Dalam tulisannya (Kompas.com, 25/1/2021), Mahardini Nur Afifah menjelaskan bahwa marah berlebihan yang tidak terkontrol ternyata dapat memicu konflik dan berbahaya bagi kesehatan. Beberapa efek buruk marah bagi kesehatan antara lain: meningkatkan risiko penyakit jantung, meningkatkan risiko stroke, menurunkan daya tahan tubuh, memperburuk gangguan kecemasan, dan merusak paru-paru.

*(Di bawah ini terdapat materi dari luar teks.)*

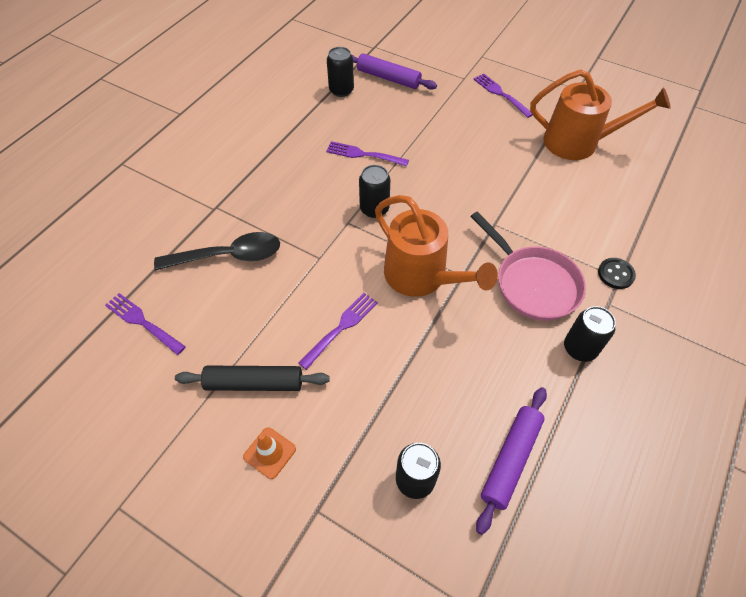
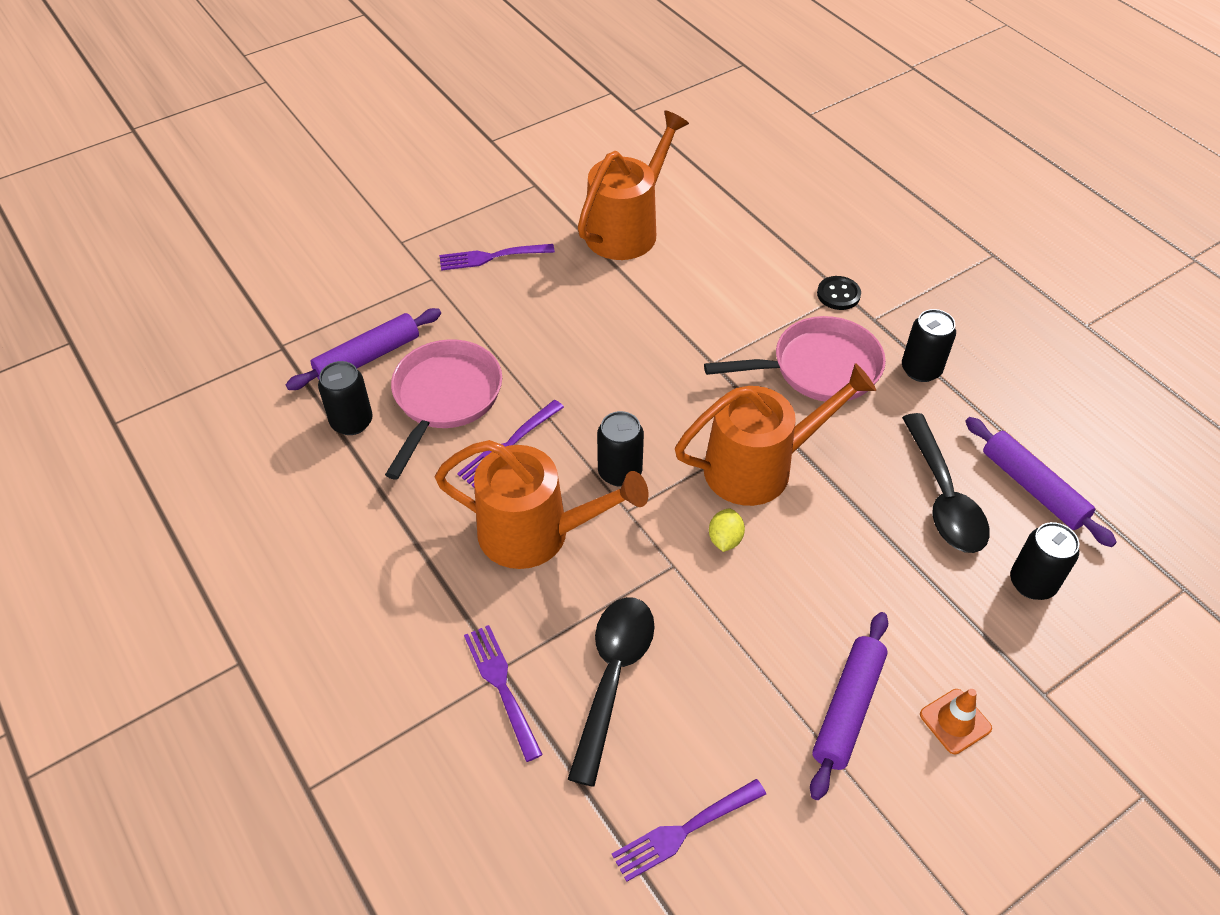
camera: 65 degrees left, 5 degrees down
(254, 383) = (848, 709): black rolling pin -> purple rolling pin
(309, 188) = (535, 533): none -> orange watering can
(340, 328) = (801, 582): purple fork -> purple fork (502, 687)
(352, 277) = (725, 539): none -> yellow lemon
(380, 117) = (445, 398): none -> pink pan
(462, 396) = (943, 497): none -> black spoon

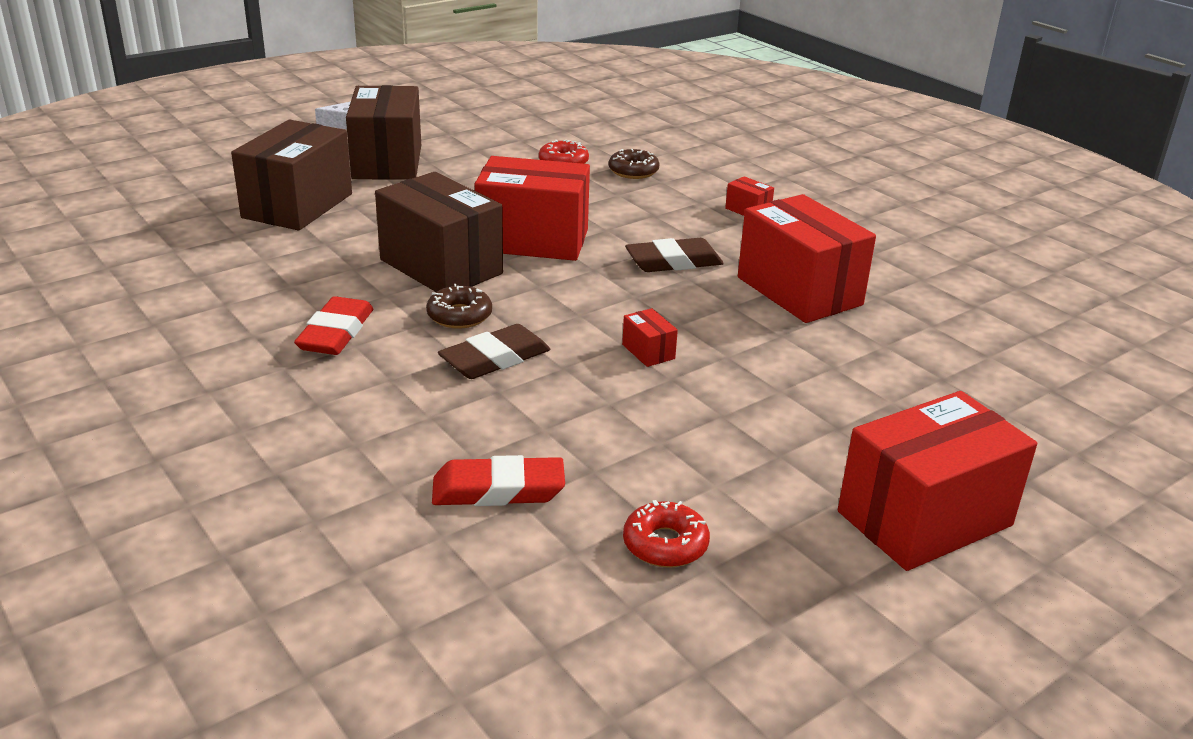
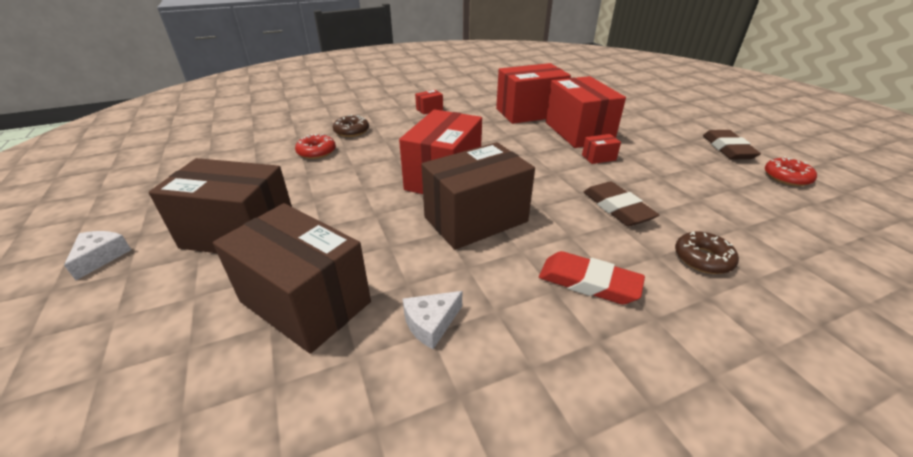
camera: 75 degrees left, 5 degrees up
(274, 258) = (431, 323): none -> white cheese
(459, 316) = (557, 217): brown donut -> brown donut (702, 259)
(498, 490) = (772, 221): red eraser -> none
(673, 262) = (489, 137): brown eraser -> brown eraser (727, 149)
(924, 519) = (724, 122): red box -> red box (578, 132)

Islam mengajarkan umatnya agar bersikap tenang dan sabar. Termasuk saat hati sedang dikuasai oleh kemarahan. Diam sejenak adalah salah satu cara yang efektif untuk mengendalikan kemarahan. Usahakan tubuh kita jangan dalam posisi berdiri saat amarah sedang menguasai hati. Duduklah, tenangkan hati dan pikiran, jauhkan mata dari hal-hal yang menjadi penyebab atau pemicu kemarahan tersebut.
Mengapa ketika marah kita dianjurkan untuk duduk dan menghindari posisi berdiri? Ahmad Satori Ismail (Republika.co.id, 24/5/2020) menjelaskan bahwa dampak kemarahan akan semakin parah saat dalam keadaan berdiri, karena semua urat dan otot mengencang sehingga meningkatkan jumlah hormon adrenalin. Keadaan seperti ini bisa mengakibatkan penyakit kanker. Berbeda kalau dia duduk, maka adrenalin akan menurun.
Duduk saat marah sejatinya termasuk ajaran dalam Islam. Hamza Yusuf dalam Purification of The Heart (2017) menjelaskan, Nabi Saw. juga menasihati bahwa jika seseorang menjadi marah, ia harus duduk. Dan jika ia marah saat sedang duduk, ia harus berbaring. Jika satu pun dari hal itu tidak membantu, ia mesti berwudu dan kemudian melakukan salat atau berdoa. Amarah sering nampak pada wajah, yang menjadikan tampak merah dan cenderung memanas, dengan membasuhkan air ke wajah akan mendinginkan tubuh, hati serta pikiran.
Tetap tenang dan bersabar ketika kemarahan sedang menguasai jiwa mestinya selalu kita upayakan dengan segenap tenaga kita. Jangan sampai kemarahan menjadi kebiasaan atau ciri khas kita. Jangan sampai kita memiliki kebiasaan buruk yang akan membuat orang lain tidak respek pada kita, yakni selalu meluapkan kemarahan ketika terjadi sesuatu yang tidak mengenakkan hati atau tidak sesuai harapan kita. Wallahu a’lam bish-shawaab.
***
*Sam Edy Yuswanto, penulis lepas mukim di Kebumen.